Exercise:
Extend the passage on reef fish feces, diets and gut microbes, picking up after its final sentence.

Provided passage:

Fish contribute to reef fertilization through a steady supply of microbe-rich feces [40]. An example is the parrotfish cyanobacteria diet that enriches the coral ecosystem. Besides that, parrotfishes have the potential to disperse Symbiodinium, the photosynthetic microalgae indispensable for stony coral survival [10, 42, 58]. Corallivorous fish, such as parrotfish, may affect the health of coral by sharing microbial symbionts by biting coral and distributing their waste across reefs [66]. Thus, parrotfish corallivory could be a beneficial process for disseminating helpful bacteria over reefs. This activity has been linked to the transmission of mutualistic bacteria [41]. Nevertheless, parrotfish may also contribute to reef bioerosion and sediment production and movement [51, 62]. Herbivorous fish, including Scarus and Acanthurus, consume cyanobacterial turf and feces of planktivorous fish [65]. Coprophagy, or feces-eating, apparently provides significant nutrient and energy intake [65]. Additionally, climate change could trigger the growth of potentially disease-causing bacteria in reef fish [25]. However, the composition of the feces of Southwestern Atlantic coral reef fish remains largely unknown.
Metagenomics (eDNA) analysis of gut contents infers that herbivorous reef fish may have a varied diet and diversified feeding behavior [57]. In one recent study conducted in an upwelling region, Acanthurus chirurgus and Sparisoma axillare shared some similarities in diets comprised of red calcareous articulated algae, red corticated algae, detritus, and diatoms [9]. These fish also consumed other common food items like Cyanobacteria, red and green filamentous algae [9]. The δ^15^N signatures of their food sources, potentially including macroalgae, suspended particulate matter, and sediment (ranges from 6 to 7‰), were consistent with those found earlier in macroalgae (6.1‰), suspended particulate matter (6.2 − 6.5‰), and sediment organic matter (6.4 − 7.1‰). However, despite having similarities in diets and gut contents, A. chirurgus (δ^13^C: − 18.7 ± 0.3‰; δ^15^N: 12.3 ± 0.2‰) and Sp. axillare (δ^13^C: − 16.0 ± 0.1‰; δ^15^N: 10.8 ± 0.2‰) displayed different isotopic signatures, possibly due to differences in their genetics and/or microbiomes, such as through microbial fermentation [9]. Different microbiomes may have different fermentation pathways and therefore different fermentation products. The four species belong to different genera and have distinct intestinal features, leading to unique feeding biologies. Nevertheless, they all share the common trait of being nominally herbivorous. These two herbivorous fish species (A. chirurgus and Sp. axillare) feed on many types of coral reef substrates, suggesting similar microbial compositions. However, additional research on fish microbiomes is required to validate this hypothesis.

Provided material:
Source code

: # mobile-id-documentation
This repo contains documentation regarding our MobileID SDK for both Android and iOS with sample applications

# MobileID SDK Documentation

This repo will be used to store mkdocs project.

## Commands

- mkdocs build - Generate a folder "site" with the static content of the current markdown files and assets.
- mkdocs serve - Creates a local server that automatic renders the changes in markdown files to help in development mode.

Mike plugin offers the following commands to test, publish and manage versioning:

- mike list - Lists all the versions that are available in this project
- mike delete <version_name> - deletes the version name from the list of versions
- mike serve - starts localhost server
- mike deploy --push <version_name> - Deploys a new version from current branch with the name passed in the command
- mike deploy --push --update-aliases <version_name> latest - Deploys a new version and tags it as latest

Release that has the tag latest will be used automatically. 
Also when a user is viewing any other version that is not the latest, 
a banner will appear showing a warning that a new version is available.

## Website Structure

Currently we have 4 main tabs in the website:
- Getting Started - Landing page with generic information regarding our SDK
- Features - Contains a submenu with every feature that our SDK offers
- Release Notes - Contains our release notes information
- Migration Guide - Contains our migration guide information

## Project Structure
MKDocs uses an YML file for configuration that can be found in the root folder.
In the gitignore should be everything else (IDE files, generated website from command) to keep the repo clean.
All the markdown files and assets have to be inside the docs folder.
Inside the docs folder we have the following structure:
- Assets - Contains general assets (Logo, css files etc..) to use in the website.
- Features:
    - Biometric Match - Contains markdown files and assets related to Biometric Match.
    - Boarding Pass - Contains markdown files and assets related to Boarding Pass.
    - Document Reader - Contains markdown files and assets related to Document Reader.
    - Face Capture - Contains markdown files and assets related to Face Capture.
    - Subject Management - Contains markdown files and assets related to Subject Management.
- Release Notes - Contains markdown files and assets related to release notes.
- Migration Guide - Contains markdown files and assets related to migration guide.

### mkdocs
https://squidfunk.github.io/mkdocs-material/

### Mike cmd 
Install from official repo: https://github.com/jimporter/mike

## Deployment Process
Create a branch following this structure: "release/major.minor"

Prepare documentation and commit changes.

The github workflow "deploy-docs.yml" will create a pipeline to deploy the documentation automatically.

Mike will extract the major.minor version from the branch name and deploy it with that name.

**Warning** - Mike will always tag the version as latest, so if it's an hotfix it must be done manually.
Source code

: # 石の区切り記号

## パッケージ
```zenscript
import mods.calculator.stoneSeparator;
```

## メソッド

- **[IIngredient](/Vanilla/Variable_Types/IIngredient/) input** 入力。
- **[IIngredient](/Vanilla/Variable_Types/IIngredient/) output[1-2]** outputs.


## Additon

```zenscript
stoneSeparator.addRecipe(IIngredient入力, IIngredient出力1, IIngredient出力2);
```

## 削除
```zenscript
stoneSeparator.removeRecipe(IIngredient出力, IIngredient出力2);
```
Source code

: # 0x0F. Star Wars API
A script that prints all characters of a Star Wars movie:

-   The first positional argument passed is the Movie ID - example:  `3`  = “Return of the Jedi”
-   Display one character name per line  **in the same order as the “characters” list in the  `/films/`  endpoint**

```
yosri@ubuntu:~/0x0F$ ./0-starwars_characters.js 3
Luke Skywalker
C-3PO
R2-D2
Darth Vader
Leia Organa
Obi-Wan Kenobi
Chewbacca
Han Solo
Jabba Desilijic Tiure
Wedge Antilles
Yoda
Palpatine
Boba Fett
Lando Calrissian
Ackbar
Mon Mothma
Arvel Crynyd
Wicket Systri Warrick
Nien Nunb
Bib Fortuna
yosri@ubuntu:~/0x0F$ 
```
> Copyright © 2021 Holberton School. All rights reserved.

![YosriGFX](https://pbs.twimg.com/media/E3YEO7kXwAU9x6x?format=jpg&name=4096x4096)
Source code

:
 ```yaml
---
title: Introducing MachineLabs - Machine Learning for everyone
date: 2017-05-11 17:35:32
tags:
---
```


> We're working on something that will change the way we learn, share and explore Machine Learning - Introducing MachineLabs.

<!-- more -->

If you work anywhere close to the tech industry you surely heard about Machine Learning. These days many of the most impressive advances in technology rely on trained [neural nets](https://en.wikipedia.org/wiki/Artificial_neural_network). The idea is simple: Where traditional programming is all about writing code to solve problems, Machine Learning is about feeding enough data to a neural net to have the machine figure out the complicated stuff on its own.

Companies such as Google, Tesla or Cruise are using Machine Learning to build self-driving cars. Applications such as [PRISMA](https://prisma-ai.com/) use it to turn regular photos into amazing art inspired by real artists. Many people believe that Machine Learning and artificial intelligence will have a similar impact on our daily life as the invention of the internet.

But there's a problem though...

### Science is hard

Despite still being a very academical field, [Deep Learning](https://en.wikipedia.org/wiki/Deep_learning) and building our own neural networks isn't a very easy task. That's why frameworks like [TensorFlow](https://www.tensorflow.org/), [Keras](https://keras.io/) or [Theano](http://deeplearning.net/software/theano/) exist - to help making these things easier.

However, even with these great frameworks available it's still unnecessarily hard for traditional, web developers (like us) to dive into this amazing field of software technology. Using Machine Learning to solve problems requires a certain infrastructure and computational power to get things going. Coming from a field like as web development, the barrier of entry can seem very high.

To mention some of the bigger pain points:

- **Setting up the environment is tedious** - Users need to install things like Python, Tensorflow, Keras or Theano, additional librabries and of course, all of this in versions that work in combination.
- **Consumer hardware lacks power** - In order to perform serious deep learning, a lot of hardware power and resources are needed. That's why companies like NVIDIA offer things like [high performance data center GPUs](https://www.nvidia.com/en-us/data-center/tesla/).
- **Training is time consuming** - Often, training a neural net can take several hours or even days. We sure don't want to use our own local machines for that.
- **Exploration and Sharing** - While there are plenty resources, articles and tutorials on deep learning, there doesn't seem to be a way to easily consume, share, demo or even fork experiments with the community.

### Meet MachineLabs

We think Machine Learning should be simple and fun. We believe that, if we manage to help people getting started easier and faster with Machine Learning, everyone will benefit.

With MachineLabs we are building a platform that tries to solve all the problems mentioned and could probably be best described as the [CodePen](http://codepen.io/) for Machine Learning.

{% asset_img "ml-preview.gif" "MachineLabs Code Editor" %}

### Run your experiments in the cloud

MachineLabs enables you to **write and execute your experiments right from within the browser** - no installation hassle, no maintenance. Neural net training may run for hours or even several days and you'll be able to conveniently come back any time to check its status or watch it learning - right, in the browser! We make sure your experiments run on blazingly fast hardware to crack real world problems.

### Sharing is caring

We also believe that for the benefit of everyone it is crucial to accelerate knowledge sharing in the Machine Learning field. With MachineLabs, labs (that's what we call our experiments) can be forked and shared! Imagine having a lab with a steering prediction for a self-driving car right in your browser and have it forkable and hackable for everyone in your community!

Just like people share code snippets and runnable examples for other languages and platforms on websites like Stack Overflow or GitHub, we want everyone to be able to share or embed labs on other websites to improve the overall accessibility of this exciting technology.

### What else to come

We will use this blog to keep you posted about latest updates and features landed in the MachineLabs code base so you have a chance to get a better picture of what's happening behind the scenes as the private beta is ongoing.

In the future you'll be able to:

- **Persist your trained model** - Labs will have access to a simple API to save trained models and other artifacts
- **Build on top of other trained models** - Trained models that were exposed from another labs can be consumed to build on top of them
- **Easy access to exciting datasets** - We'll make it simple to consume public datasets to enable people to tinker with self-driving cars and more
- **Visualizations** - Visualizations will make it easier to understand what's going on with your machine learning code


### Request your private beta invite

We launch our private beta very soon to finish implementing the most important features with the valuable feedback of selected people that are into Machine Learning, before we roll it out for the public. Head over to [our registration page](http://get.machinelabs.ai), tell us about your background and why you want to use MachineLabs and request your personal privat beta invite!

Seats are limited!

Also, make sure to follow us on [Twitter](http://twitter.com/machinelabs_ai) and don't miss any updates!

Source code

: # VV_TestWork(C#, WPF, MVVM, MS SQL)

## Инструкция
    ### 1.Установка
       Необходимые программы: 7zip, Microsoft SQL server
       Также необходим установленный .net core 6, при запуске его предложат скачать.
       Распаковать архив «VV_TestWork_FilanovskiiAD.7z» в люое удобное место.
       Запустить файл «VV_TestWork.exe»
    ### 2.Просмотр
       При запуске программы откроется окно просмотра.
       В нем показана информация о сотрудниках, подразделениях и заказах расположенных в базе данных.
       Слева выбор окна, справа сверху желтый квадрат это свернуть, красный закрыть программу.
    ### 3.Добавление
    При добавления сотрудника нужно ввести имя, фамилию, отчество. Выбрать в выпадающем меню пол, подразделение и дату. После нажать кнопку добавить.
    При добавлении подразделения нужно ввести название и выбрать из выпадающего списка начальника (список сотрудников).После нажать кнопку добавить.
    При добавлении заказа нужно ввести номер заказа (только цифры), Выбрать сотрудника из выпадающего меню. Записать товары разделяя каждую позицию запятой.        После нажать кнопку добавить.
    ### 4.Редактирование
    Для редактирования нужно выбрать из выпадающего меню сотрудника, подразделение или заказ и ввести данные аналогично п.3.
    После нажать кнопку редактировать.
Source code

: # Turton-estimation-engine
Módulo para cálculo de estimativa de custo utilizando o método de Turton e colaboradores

Response to the task:
In the Abrolhos Reef systems of the Southwestern Atlantic Ocean (Brazil), there are four nominally herbivorous fish: Scarus trispinosus, Sp. axillare, Acanthurus chirurgus, and Kyphosus sp. [31–33, 35]. Among these, the greenbeak parrotfish (Sc. trispinosus) is the largest, while the gray parrotfish (Sp. axillare) is the smallest. Individuals of Sc. trispinosus larger than 30 cm are excavators [51], biting corals, turf, and CCAs, probably searching for epilithic and endolithic Cyanobacteria, and microalgae (see [14]), while individuals smaller than 30 cm are scrapers of the same type of substrates [28, 32, 34, 51]. In contrast, individuals of Sp. axillare are browsers, biting mainly turf and macroalgae [9, 28, 32, 34].
Over the past decade, the abundance of these four reef fish species has declined in Abrolhos, coinciding with noticeable phase shifts [7, 31]. Following the sharp decline of large carnivorous reef fishes, parrotfishes were progressively targeted by commercial fisheries in Brazil, resulting in a global population decline of 50% for S. trispinosus [36]. A significant development related to this is the increase in turf algae, which covers over 60% of the benthic cover in some areas of the Abrolhos Bank [7, 81]. Along with the coral reef phase shift, there has been a significant increase in the proportion of fermentative bacteria (Rikenella, Akkermansia, Desulfovibrio, Brachyspira) in the gut of reef fishes particularly in the Siganidae family present in the Indian Ocean [12]. Consequently, the changes in the abundance of herbivorous fish also impact the coral reef benthic communities [61, 68]. However, more information is needed regarding the composition of the microbiome and potential symbionts of the herbivorous fish in Abrolhos.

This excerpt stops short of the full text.